AGI stands for Artificial General Intelligence: it is the idea of creating a thinking machine, as smart and clever and powerful as a human being. OpenCog is a project pursuing basic research in AGI. It is attempting to build such a thinking machine.
Let’s compare the search for AGI to Astronomy. An amateur with binoculars can do astronomy and have lots of fun, but will not contribute to scientific advance. For that, you need highly-trained scientists, and you need sophisticated instruments (viz. fancy telescopes.)
OpenCog-the-project is a loose affiliation of about a half-dozen “scientists” of varying talents and varying time devoted to it. It has a loosely articulated research program; some roughly-agreed-upon directions to go in.
OpenCog-the-software is a telescope. It’s the primary tool that I (the author of this blog entry) personally use for research. Others use it, but they struggle to be effective. They lose interest after a while. (Seriously: if you had full-time access to some major scientific instrument: some big telescope, particle accelerator, would you be effective? Would you lose interest after a while? What would you even do with it? Use it to explode cans of soda and post the videos on youtube?)
It’s worth mentioning what OpenCog isn’t: it is not a grand theory of AGI. It is not a master blue-print of a machine, waiting to be built, certain of success once completed. We hope to find some portion of that grand theory. We hope to build some portion of that machine. Bit by bit.
Lets compare this to mainstream big-science. OpenCog the project is comparable to a small department at a small university. A handful of half-active people. OpenCog the software is… well, I spent a decade building it out. It was not clear what to build, or what it should even do. It’s a bit clearer now. I still think it’s on the right track.
The first particle accelerators were built by people like Ben Franklin, who had no clue that there were particles, or that they were being accelerated. Neither of those ideas gelled until over 100 years later. When they did, the first intentionally-designed particle accelerators were built by single individuals, over the course of a few months or a few years. (The story of early telescopes is similar). In the meantime, the general idea of why particle accelerators are useful became clear. (Its not obviously obvious, not like a telescope can be obviously used for looking. What would you even look at? The neighbor’s house?)
But once you get the idea of what something is, and why it is useful, you can build bigger and better ones, and when you can’t build it yourself in a few years, you can organize a staff of grad students and assistants. Maybe even a part-time engineer.

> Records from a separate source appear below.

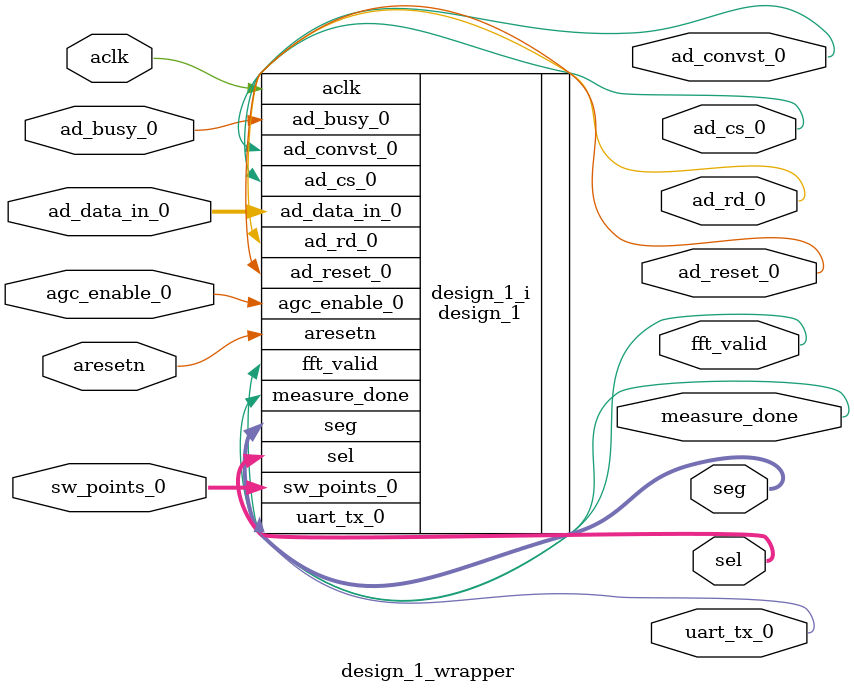
<source format=v>
`timescale 1 ps / 1 ps

module design_1_wrapper
   (aclk,
    ad_busy_0,
    ad_convst_0,
    ad_cs_0,
    ad_data_in_0,
    ad_rd_0,
    ad_reset_0,
    agc_enable_0,
    aresetn,
    fft_valid,
    measure_done,
    seg,
    sel,
    sw_points_0,
    uart_tx_0);
  input aclk;
  input ad_busy_0;
  output ad_convst_0;
  output ad_cs_0;
  input [15:0]ad_data_in_0;
  output ad_rd_0;
  output ad_reset_0;
  input agc_enable_0;
  input aresetn;
  output fft_valid;
  output measure_done;
  output [7:0]seg;
  output [5:0]sel;
  input [1:0]sw_points_0;
  output uart_tx_0;

  wire aclk;
  wire ad_busy_0;
  wire ad_convst_0;
  wire ad_cs_0;
  wire [15:0]ad_data_in_0;
  wire ad_rd_0;
  wire ad_reset_0;
  wire agc_enable_0;
  wire aresetn;
  wire fft_valid;
  wire measure_done;
  wire [7:0]seg;
  wire [5:0]sel;
  wire [1:0]sw_points_0;
  wire uart_tx_0;

  design_1 design_1_i
       (.aclk(aclk),
        .ad_busy_0(ad_busy_0),
        .ad_convst_0(ad_convst_0),
        .ad_cs_0(ad_cs_0),
        .ad_data_in_0(ad_data_in_0),
        .ad_rd_0(ad_rd_0),
        .ad_reset_0(ad_reset_0),
        .agc_enable_0(agc_enable_0),
        .aresetn(aresetn),
        .fft_valid(fft_valid),
        .measure_done(measure_done),
        .seg(seg),
        .sel(sel),
        .sw_points_0(sw_points_0),
        .uart_tx_0(uart_tx_0));
endmodule

</source>
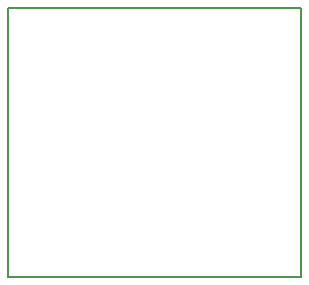
<source format=gbr>
G04 start of page 4 for group 2 idx 2 *
G04 Title: (unknown), outline *
G04 Creator: pcb 20110918 *
G04 CreationDate: Thu 09 Jun 2016 12:54:50 AM GMT UTC *
G04 For: railfan *
G04 Format: Gerber/RS-274X *
G04 PCB-Dimensions: 97614 89800 *
G04 PCB-Coordinate-Origin: lower left *
%MOIN*%
%FSLAX25Y25*%
%LNOUTLINE*%
%ADD17C,0.0060*%
G54D17*X0Y89800D02*Y0D01*
Y89800D02*X97614D01*
X0Y0D02*X97614D01*
Y89800D02*Y0D01*
M02*

</source>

Eventually, the general idea becomes so very clear, and you are so certain of success, that you can raise funds to pour concrete for a new building to house it in.
Neither OpenCog, nor AGI are at that level yet. Deep learning is like the invention of the Geiger counter: thousands of people went off and built themselves a Geiger counter (or downloaded one off the net) and started messing with it. And they’re having lots of fun with it; some are making great discoveries, while others are building better Geiger counters.
OpenCog-the-software is not anywhere near as fun as a Geiger counter. Is it even on the right track? Well, ten years ago, OpenCog-the-software was almost the only graph database on the planet. Now there are more than you can easily count, all enjoying huge commercial success. So maybe we did something right, when we designed it to be a graph database. Meanwhile, OpenCog has grown with new features, capabilities, and stuff that no other graph DB has, or has even contemplated. So I feel like we’re way ahead in the race. But…
But are these features/functions what are actually needed for AGI? Maybe it’s not a telescope/particle-accelerator at all, but just a crazy back-yard sculpture? How can you tell?
I would like to attract more people to the project, but we (OpenCog) have a way of under-publicizing it. We consistently fail to write up high-quality research, we fail to even write blog posts (making amends, here). We fail to twitter about it. We fail to keep compelling demos running (Ten years ago, we had a decent question-answering chatbot that could have attracted attention. It … bit-rotted. )
There’s some excuse, some reason for that: every time you create an experiment, and run it, you will typically get some insightful results. While interesting, those results are not “true AGI”, not by a long-shot. So what do you do with your experiment? Announce to the world “Hey, we once again failed to create AGI?” Do you moth-ball the code? Do you even mention it to newcomers? Perhaps we need to keep a gallery of neat things that we’ve built… or at least, a collection of basic experiments with basic instruments that newcomers need to master.
So this is where the project is at. Come join us!